=== Section Start ===
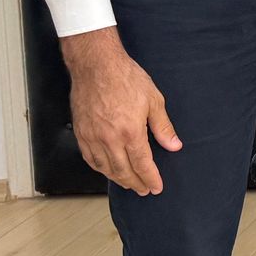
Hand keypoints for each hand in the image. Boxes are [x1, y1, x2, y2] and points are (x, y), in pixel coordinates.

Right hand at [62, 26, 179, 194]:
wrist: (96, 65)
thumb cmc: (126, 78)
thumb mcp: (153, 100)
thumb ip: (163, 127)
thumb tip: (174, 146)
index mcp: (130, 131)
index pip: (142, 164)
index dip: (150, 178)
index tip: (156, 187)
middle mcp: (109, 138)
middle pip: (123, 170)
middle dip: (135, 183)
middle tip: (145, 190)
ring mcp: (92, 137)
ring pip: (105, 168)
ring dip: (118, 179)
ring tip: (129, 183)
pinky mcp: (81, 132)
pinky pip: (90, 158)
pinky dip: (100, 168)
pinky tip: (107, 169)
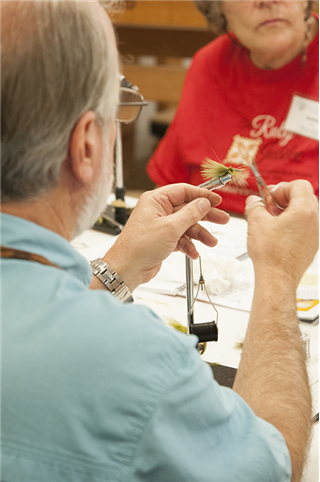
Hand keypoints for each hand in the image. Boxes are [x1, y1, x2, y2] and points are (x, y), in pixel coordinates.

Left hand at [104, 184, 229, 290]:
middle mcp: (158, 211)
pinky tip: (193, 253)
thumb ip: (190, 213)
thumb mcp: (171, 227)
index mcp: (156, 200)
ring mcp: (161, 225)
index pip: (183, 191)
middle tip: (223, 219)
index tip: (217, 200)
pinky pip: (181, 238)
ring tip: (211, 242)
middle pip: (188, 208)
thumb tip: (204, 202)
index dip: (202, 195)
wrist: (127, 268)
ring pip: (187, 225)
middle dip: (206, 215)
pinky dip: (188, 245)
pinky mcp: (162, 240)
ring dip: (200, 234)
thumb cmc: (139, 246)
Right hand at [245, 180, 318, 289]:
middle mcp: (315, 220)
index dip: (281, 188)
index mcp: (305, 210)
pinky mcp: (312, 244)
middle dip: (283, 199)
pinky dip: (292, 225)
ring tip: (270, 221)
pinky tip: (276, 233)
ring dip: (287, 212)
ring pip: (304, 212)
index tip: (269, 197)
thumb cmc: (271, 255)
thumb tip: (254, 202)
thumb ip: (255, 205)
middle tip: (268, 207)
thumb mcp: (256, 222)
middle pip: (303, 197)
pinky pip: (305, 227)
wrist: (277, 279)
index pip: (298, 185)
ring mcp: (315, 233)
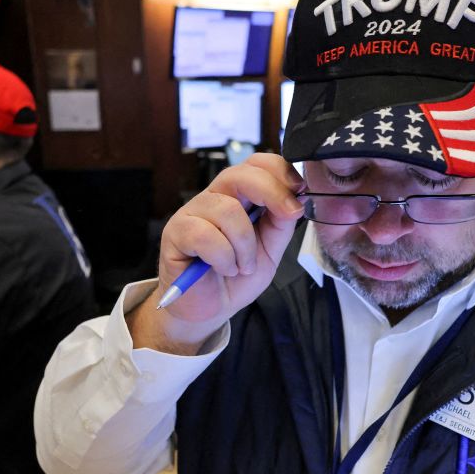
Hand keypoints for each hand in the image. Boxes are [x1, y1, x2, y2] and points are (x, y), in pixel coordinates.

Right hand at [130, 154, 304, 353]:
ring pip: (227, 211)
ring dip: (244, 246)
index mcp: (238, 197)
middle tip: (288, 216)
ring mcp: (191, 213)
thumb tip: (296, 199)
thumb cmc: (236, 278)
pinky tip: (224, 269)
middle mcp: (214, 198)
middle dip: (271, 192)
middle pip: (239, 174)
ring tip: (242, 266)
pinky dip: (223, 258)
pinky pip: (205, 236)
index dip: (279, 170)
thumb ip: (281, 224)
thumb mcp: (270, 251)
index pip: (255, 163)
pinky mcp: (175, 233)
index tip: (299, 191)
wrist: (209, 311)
=== Section End ===
=== Section Start ===
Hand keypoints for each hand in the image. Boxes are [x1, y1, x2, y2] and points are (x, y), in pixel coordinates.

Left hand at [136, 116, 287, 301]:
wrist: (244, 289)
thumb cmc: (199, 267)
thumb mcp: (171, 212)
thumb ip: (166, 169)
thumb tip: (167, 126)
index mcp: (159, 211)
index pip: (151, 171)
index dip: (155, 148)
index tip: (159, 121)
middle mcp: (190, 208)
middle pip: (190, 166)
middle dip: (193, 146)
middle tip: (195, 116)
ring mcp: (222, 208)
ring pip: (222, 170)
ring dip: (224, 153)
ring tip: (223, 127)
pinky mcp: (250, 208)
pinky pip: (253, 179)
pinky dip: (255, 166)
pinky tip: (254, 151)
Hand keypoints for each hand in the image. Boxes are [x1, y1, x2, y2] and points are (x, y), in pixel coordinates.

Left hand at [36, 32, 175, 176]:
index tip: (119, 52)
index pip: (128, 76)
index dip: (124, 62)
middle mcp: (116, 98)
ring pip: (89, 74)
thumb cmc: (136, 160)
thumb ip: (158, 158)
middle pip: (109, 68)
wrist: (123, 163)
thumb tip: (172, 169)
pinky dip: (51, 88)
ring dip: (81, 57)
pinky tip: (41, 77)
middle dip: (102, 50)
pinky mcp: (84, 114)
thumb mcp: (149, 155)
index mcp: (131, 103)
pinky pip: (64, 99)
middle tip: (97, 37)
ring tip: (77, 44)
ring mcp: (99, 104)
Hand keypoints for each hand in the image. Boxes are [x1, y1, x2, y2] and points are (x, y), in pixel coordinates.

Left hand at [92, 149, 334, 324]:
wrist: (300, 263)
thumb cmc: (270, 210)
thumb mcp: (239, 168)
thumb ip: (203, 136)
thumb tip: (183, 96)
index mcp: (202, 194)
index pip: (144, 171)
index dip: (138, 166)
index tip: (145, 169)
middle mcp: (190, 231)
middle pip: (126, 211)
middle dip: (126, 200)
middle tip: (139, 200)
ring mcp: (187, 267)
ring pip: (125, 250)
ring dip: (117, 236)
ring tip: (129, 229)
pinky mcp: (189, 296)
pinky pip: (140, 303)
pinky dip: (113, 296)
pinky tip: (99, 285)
=== Section End ===
__WHAT TO PRODUCE__: Going through the entries above, report how many lines include the string "Right". The number alone is the answer.

__RESULT FOR THIS TASK__: 3